Output exactly the lines below, starting with the line that has "index pip: (542, 67)" and going on through the line that has "pinky tip: (122, 204)", both included, and no other lines.

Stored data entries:
-*-*-

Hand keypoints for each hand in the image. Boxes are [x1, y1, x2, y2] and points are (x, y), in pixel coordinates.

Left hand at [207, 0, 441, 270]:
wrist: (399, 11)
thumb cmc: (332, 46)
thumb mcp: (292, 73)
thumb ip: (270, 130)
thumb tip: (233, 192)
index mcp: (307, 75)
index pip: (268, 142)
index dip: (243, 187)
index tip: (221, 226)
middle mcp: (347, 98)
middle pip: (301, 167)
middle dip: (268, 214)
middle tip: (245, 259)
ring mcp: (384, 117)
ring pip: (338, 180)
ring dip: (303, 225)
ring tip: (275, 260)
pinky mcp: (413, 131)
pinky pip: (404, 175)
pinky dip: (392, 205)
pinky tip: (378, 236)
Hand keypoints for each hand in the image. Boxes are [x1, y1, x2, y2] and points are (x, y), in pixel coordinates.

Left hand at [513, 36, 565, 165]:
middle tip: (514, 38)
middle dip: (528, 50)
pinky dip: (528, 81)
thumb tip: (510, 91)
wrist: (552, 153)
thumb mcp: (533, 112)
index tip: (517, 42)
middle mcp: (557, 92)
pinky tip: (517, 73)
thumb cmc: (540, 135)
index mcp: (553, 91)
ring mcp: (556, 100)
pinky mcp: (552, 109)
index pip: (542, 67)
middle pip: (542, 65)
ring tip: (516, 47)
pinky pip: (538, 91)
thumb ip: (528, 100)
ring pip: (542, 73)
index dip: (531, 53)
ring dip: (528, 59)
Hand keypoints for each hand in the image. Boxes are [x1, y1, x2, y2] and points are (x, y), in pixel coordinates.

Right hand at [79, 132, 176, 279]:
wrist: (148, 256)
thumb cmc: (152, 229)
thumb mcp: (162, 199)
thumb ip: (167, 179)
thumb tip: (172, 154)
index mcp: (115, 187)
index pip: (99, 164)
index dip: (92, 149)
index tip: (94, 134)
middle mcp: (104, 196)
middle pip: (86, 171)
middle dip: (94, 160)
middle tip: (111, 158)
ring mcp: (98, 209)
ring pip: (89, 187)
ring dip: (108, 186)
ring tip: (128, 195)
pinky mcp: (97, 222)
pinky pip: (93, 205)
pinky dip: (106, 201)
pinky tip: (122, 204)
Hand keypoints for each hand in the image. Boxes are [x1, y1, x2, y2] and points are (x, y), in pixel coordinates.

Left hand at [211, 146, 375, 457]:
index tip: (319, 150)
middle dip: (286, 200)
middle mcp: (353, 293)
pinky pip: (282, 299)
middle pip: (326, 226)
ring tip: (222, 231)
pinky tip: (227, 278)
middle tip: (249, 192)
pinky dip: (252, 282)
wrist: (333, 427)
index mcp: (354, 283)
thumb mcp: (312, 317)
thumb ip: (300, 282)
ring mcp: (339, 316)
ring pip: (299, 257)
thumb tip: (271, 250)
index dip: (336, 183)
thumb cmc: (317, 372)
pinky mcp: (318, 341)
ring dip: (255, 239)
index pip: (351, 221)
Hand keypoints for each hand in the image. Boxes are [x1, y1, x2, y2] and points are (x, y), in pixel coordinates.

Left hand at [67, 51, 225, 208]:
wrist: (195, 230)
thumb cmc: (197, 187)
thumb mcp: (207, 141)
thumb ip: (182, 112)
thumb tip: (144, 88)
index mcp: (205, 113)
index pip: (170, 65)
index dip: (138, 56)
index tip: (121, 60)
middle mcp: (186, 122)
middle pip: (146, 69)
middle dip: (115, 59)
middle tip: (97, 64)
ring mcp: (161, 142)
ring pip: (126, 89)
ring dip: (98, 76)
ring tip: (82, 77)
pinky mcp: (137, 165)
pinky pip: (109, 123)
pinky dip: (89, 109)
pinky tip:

-*-*-

--- TASK RESULT ---
index pip: (542, 67)
middle pip: (542, 65)
ring tip: (516, 47)
pinky pip: (538, 91)
thumb ip: (528, 100)
ring pip: (542, 73)
index dip: (531, 53)
ring dip: (528, 59)
Hand keypoints for each hand in the image. Boxes are [x1, y1, x2, y2] and points are (x, y), in pixel coordinates.

Right hand at [79, 132, 176, 279]:
wrist: (148, 256)
thumb cmc: (152, 229)
thumb mcp: (162, 199)
thumb ip: (167, 179)
thumb tip: (172, 154)
index mcp: (115, 187)
index pip: (99, 164)
index dip: (92, 149)
index tip: (94, 134)
middle mcp: (104, 196)
middle pip: (86, 171)
middle dip: (94, 160)
middle tip: (111, 158)
ring mcp: (98, 209)
ring pip: (89, 187)
ring dip: (108, 186)
ring tip: (128, 195)
pinky mcp: (97, 222)
pinky pip: (93, 205)
pinky dip: (106, 201)
pinky tip: (122, 204)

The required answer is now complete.